(Records from a dataset)
============
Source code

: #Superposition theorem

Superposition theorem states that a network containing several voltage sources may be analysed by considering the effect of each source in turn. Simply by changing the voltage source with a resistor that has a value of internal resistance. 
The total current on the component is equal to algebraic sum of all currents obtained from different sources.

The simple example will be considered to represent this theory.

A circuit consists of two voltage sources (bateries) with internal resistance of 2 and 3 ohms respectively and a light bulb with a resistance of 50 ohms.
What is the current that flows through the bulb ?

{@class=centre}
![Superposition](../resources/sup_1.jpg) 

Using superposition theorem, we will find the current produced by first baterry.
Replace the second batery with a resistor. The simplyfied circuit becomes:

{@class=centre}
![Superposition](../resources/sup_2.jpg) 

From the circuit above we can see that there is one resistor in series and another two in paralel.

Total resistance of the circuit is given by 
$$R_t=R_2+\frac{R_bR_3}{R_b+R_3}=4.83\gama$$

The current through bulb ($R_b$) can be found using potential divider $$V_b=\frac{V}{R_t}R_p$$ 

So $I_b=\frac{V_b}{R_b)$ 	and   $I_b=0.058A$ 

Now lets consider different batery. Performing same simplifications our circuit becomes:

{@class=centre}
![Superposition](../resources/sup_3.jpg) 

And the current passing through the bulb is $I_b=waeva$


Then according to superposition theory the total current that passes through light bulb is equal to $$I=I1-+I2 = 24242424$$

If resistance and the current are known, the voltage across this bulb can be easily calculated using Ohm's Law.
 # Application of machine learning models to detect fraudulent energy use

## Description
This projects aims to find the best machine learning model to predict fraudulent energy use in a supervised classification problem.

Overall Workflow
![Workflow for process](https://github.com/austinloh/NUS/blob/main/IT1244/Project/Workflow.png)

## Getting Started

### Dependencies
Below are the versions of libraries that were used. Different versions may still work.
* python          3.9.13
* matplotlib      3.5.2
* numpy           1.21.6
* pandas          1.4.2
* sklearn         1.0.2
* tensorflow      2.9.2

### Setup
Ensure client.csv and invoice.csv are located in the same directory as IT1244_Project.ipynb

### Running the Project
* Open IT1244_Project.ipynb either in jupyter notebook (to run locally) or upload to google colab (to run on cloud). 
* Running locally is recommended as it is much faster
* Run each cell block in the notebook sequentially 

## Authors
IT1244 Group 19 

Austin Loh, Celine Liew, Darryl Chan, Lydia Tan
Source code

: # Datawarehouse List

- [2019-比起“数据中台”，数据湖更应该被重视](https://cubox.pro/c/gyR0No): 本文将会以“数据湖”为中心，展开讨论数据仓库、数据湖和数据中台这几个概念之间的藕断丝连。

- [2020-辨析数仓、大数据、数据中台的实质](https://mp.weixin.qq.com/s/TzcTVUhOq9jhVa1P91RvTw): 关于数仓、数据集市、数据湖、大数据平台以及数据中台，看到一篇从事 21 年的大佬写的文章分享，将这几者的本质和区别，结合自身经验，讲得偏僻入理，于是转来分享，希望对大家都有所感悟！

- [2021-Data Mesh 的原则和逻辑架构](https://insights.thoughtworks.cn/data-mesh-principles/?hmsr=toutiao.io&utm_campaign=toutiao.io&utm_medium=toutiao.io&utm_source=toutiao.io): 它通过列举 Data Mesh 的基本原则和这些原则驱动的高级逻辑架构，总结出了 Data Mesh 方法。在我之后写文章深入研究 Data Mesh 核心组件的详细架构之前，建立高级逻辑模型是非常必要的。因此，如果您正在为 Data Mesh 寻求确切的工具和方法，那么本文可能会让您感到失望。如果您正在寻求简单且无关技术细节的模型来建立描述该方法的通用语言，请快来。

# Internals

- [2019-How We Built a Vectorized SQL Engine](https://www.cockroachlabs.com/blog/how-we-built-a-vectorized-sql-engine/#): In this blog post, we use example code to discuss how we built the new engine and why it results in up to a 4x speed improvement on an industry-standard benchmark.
============
Your task: Nothing may be omitted. Restate all of the entries exactly.

Task result:
Source code

: #Superposition theorem

Superposition theorem states that a network containing several voltage sources may be analysed by considering the effect of each source in turn. Simply by changing the voltage source with a resistor that has a value of internal resistance. 
The total current on the component is equal to algebraic sum of all currents obtained from different sources.

The simple example will be considered to represent this theory.

A circuit consists of two voltage sources (bateries) with internal resistance of 2 and 3 ohms respectively and a light bulb with a resistance of 50 ohms.
What is the current that flows through the bulb ?

{@class=centre}
![Superposition](../resources/sup_1.jpg) 

Using superposition theorem, we will find the current produced by first baterry.
Replace the second batery with a resistor. The simplyfied circuit becomes:

{@class=centre}
![Superposition](../resources/sup_2.jpg) 

From the circuit above we can see that there is one resistor in series and another two in paralel.

Total resistance of the circuit is given by 
$$R_t=R_2+\frac{R_bR_3}{R_b+R_3}=4.83\gama$$

The current through bulb ($R_b$) can be found using potential divider $$V_b=\frac{V}{R_t}R_p$$ 

So $I_b=\frac{V_b}{R_b)$ 	and   $I_b=0.058A$ 

Now lets consider different batery. Performing same simplifications our circuit becomes:

{@class=centre}
![Superposition](../resources/sup_3.jpg) 

And the current passing through the bulb is $I_b=waeva$


Then according to superposition theory the total current that passes through light bulb is equal to $$I=I1-+I2 = 24242424$$

If resistance and the current are known, the voltage across this bulb can be easily calculated using Ohm's Law.
 # Application of machine learning models to detect fraudulent energy use

## Description
This projects aims to find the best machine learning model to predict fraudulent energy use in a supervised classification problem.

Overall Workflow
![Workflow for process](https://github.com/austinloh/NUS/blob/main/IT1244/Project/Workflow.png)

## Getting Started

### Dependencies
Below are the versions of libraries that were used. Different versions may still work.
* python          3.9.13
* matplotlib      3.5.2
* numpy           1.21.6
* pandas          1.4.2
* sklearn         1.0.2
* tensorflow      2.9.2

### Setup
Ensure client.csv and invoice.csv are located in the same directory as IT1244_Project.ipynb

### Running the Project
* Open IT1244_Project.ipynb either in jupyter notebook (to run locally) or upload to google colab (to run on cloud). 
* Running locally is recommended as it is much faster
* Run each cell block in the notebook sequentially 

## Authors
IT1244 Group 19 

Austin Loh, Celine Liew, Darryl Chan, Lydia Tan
Source code

: # Datawarehouse List

- [2019-比起“数据中台”，数据湖更应该被重视](https://cubox.pro/c/gyR0No): 本文将会以“数据湖”为中心，展开讨论数据仓库、数据湖和数据中台这几个概念之间的藕断丝连。

- [2020-辨析数仓、大数据、数据中台的实质](https://mp.weixin.qq.com/s/TzcTVUhOq9jhVa1P91RvTw): 关于数仓、数据集市、数据湖、大数据平台以及数据中台，看到一篇从事 21 年的大佬写的文章分享，将这几者的本质和区别，结合自身经验，讲得偏僻入理，于是转来分享，希望对大家都有所感悟！

- [2021-Data Mesh 的原则和逻辑架构](https://insights.thoughtworks.cn/data-mesh-principles/?hmsr=toutiao.io&utm_campaign=toutiao.io&utm_medium=toutiao.io&utm_source=toutiao.io): 它通过列举 Data Mesh 的基本原则和这些原则驱动的高级逻辑架构，总结出了 Data Mesh 方法。在我之后写文章深入研究 Data Mesh 核心组件的详细架构之前，建立高级逻辑模型是非常必要的。因此，如果您正在为 Data Mesh 寻求确切的工具和方法，那么本文可能会让您感到失望。如果您正在寻求简单且无关技术细节的模型来建立描述该方法的通用语言，请快来。

# Internals

- [2019-How We Built a Vectorized SQL Engine](https://www.cockroachlabs.com/blog/how-we-built-a-vectorized-sql-engine/#): In this blog post, we use example code to discuss how we built the new engine and why it results in up to a 4x speed improvement on an industry-standard benchmark.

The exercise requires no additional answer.